For IRAs and Retirement Plan Contributions
• You can directly contribute up to $100,000 through your IRA custodian to a charity and not be taxed on that money
• In a 401K, the maximum contribution is $15,000; In a ROTH IRA, the maximum is $4,000; with a simple IRA you save up to $10,000. In addition, you can match your contribution up to 3 percent from your business. The new part is that if you are over 50, the Catch Up Contribution allows you to put away an extra $5,000 in a 401K or $1,000 in a simple IRA. The contribution only has to be made before you file your tax return in April, but the plan has to be set up by Dec. 31, 2006. Changes in 2006
• Your business can pay up to $5,150 to your children in your business tax free. If they are under 18 and independent contractors, no social security or federal unemployment tax is paid either
• Capital gains are 15 percent unless you are in that tax bracket anyway, then it is reduced to 5 percent. Therefore, you might want to give stock or real estate that has appreciated significantly to your children over 18 who make less than $31,000 a year and have them sell it. You just have to stay within gift tax limits.

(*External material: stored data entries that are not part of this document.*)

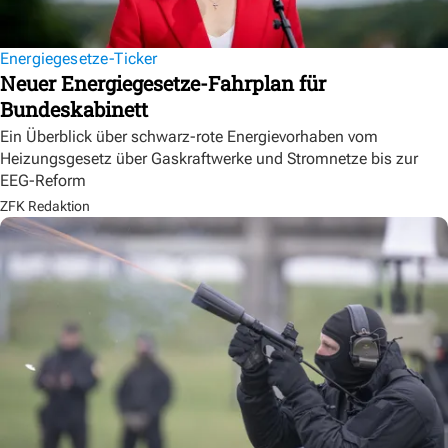
Energiegesetze-Ticker
Neuer Energiegesetze-Fahrplan für
Bundeskabinett
Ein Überblick über schwarz-rote Energievorhaben vom
Heizungsgesetz über Gaskraftwerke und Stromnetze bis zur
EEG-Reform
ZFK Redaktion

• You can deduct equipment used more than 50 percent for the business as long as you elect it (check the box). That includes computers, software, desks and sport utility vehicles
• Losses for S-Corporations require sufficient basis or contribution for you to be able to deduct on your individual tax return
• If you forgot to pay your children throughout the year and you can reconstruct those hours, you can pay them in December
• If you owner-finance a real estate sale, you pay tax over the time the payments are made so you stretch out the taxes and you earn interest
• Household items given away to charity have to be in good condition
• You must either use a check or get a receipt rather than using cash to write off monetary charity contributions.
And we will end the year with some of the exceptions for the rule that interest incurred to pay life insurance policies is not tax-deductible. Exceptions to this double-dipping rule include:
• If interest is under $100 a year
• If an unforeseen event occurs that forces you to borrow to pay an insurance policy, including a casualty loss, job loss or medical emergency
• Interest incurred in conjunction with a trade or business – if you use life insurance as capital for a loan to expand inventory, key employee insurance
• If you make four years of payments out of seven years of equal insurance payments, you can borrow to make the rest of the payments and deduct that interest.